▶ Consegne di lavoro
1 > Rispondi alle seguenti domande sul testo su Ruppert & Mulot:
(a) Da quale opera di Antonin Artaud proviene la citazione iniziale?
(b) Che cosa richiede, per essere giocato, il gioco a cui vengono paragonati i fumetti?
(c) Come viene qualificata l'affermazione che la coppia sia la cosa migliore capitata al fumetto europeo negli ultimi dieci anni?
2 > Trascrivi fedelmente il passo del testo su Ruppert & Mulot che comincia con le parole "L’arte di Ruppert" e si ferma dopo le parole "sul suo funzionamento.".

Il fumetto della crudeltà: qualche idea sul lavoro di Ruppert & Mulot

Il fumetto della crudeltà: qualche idea sul lavoro di Ruppert & Mulot

«È la coscienza a conferire all’esercizio di qualsiasi atto della vita un colore di sangue,
una nota crudele, poiché è chiaro che la vita è sempre la morte di qualcuno».
(Antonin Artaud, Prima lettera sulla crudeltà)


Fumetti come una danza, dove per danza bisogna intendere una sequenza di movimenti esatti, senza nulla d’inutile o di ornamentale. Oppure, fumetti come una drammaturgia fatta di parole taglienti e vuote, di fronte alle quali si può solo ridere e specchiarsi con un certo disagio. O ancora: fumetti come un gioco, che per essere giocato richiede coraggio e intelligenza e che comunque è sempre al massacro.
L’arte di Ruppert e Mulot, per nulla ostica e anzi tutta rivolta a comunicare col lettore, appare tuttavia complessa. Probabilmente perché risveglia nel corpo del fumetto muscoli atrofizzati dal non uso, e perché alcuni dei principi attivi che si porta dentro non sono stati estratti, come al solito, dal cinema o dal romanzo, ma dalle arti perfomative.
Dire che questa coppia sia la cosa migliore che sia capitata al fumetto europeo negli ultimi dieci anni è più un’ipotesi di ricerca che un giudizio estetico. Il fine di queste poche righe è allora quello di cercare le parole per descrivere il loro lavoro e, contemporaneamente, abbozzare qualche suggestione sul suo funzionamento.

▶ Materiale fornito
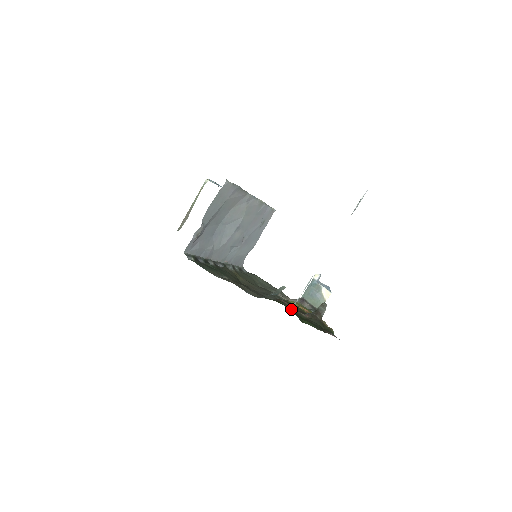
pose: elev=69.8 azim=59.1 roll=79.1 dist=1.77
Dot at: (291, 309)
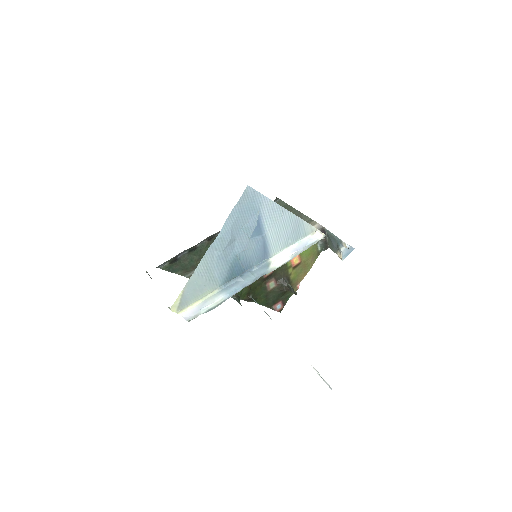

▶ Soluzioni degli esercizi
1 >
(a) Dalla Prima lettera sulla crudeltà.
(b) Coraggio e intelligenza.
(c) Più come un'ipotesi di ricerca che come un giudizio estetico.

2 >
L’arte di Ruppert e Mulot, per nulla ostica e anzi tutta rivolta a comunicare col lettore, appare tuttavia complessa. Probabilmente perché risveglia nel corpo del fumetto muscoli atrofizzati dal non uso, e perché alcuni dei principi attivi che si porta dentro non sono stati estratti, come al solito, dal cinema o dal romanzo, ma dalle arti perfomative.
Dire che questa coppia sia la cosa migliore che sia capitata al fumetto europeo negli ultimi dieci anni è più un’ipotesi di ricerca che un giudizio estetico. Il fine di queste poche righe è allora quello di cercare le parole per descrivere il loro lavoro e, contemporaneamente, abbozzare qualche suggestione sul suo funzionamento.